■ EXERCISE OBJECTIVE ■
Exclude images; transcribe the rest of the data exactly.

■ PROVIDED MATERIAL ■
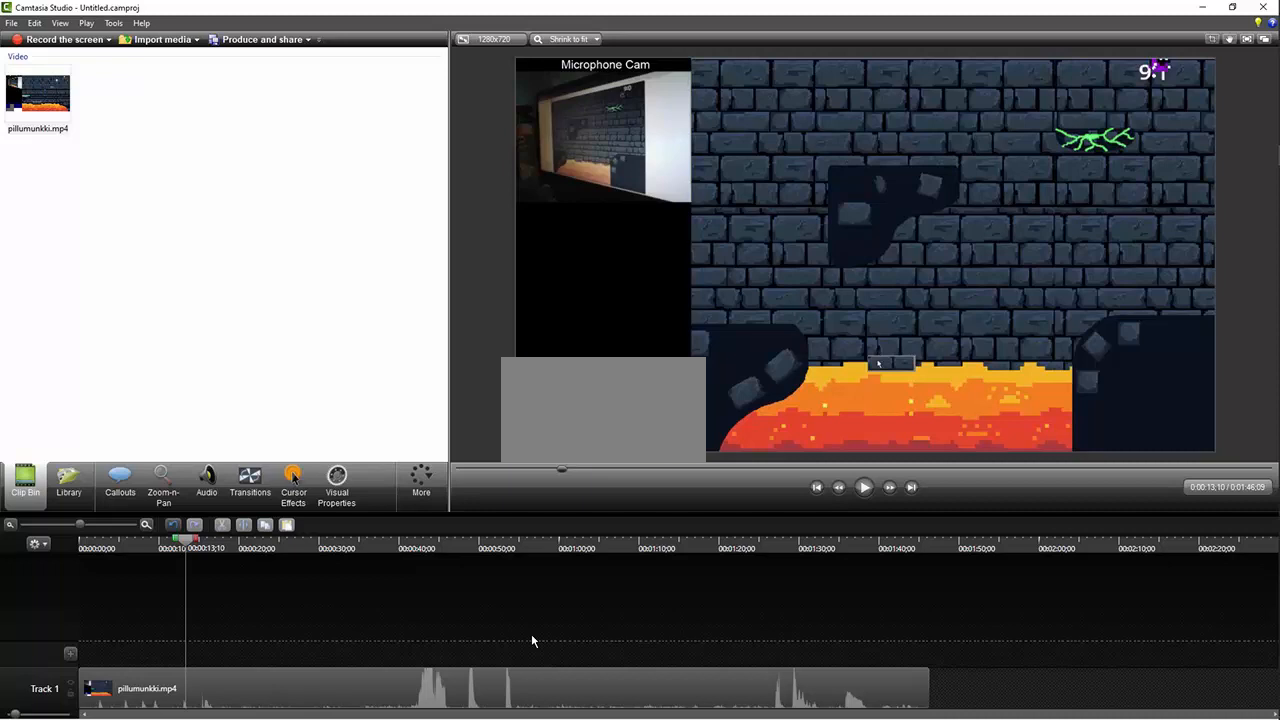
{"keys": ["right", "z"], "events": []}
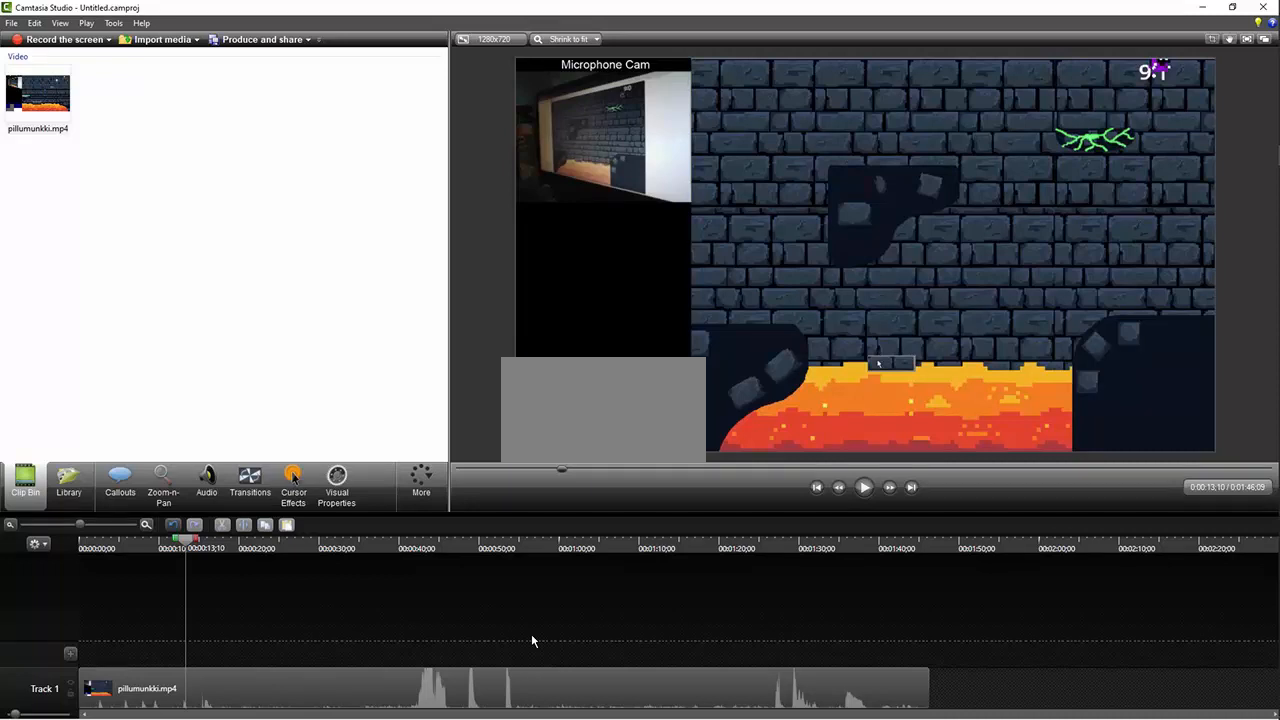
{"keys": ["right", "z"], "events": []}
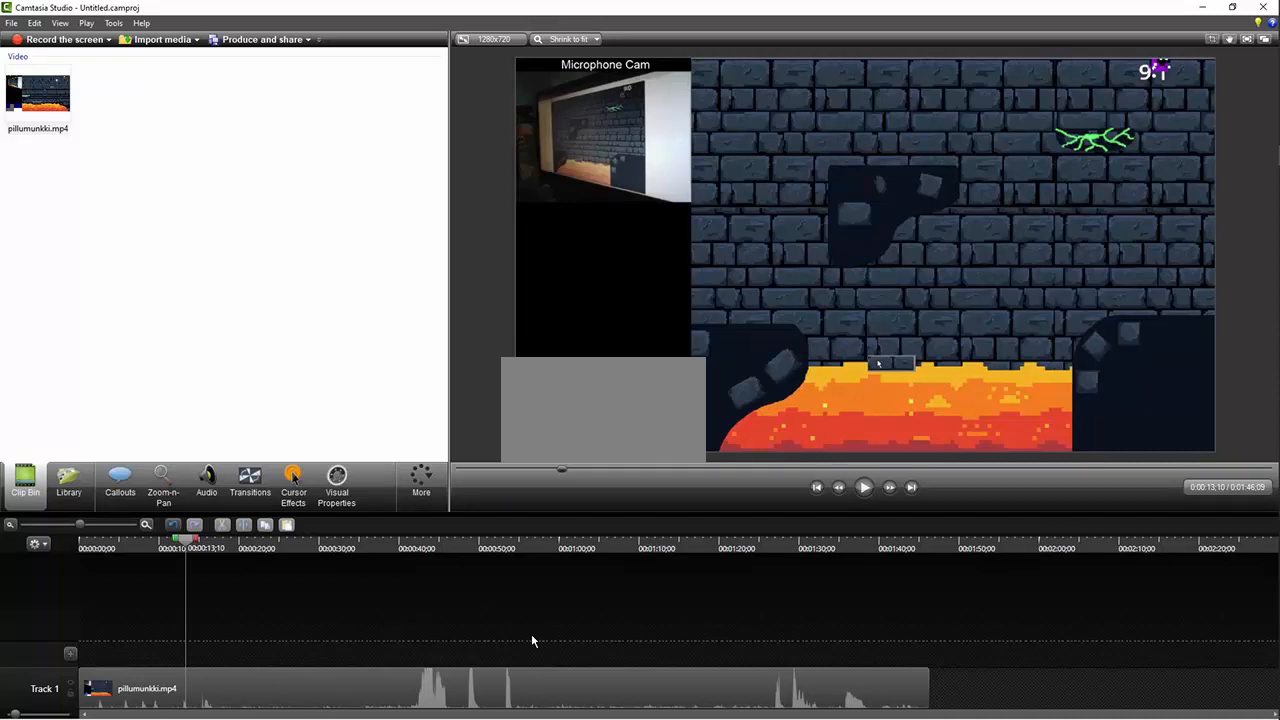
{"keys": ["right", "z"], "events": []}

■ SOLUTION FOR THIS EXERCISE ■
{"keys": ["right", "z"], "events": []}
{"keys": ["right", "z"], "events": []}
{"keys": ["right", "z"], "events": []}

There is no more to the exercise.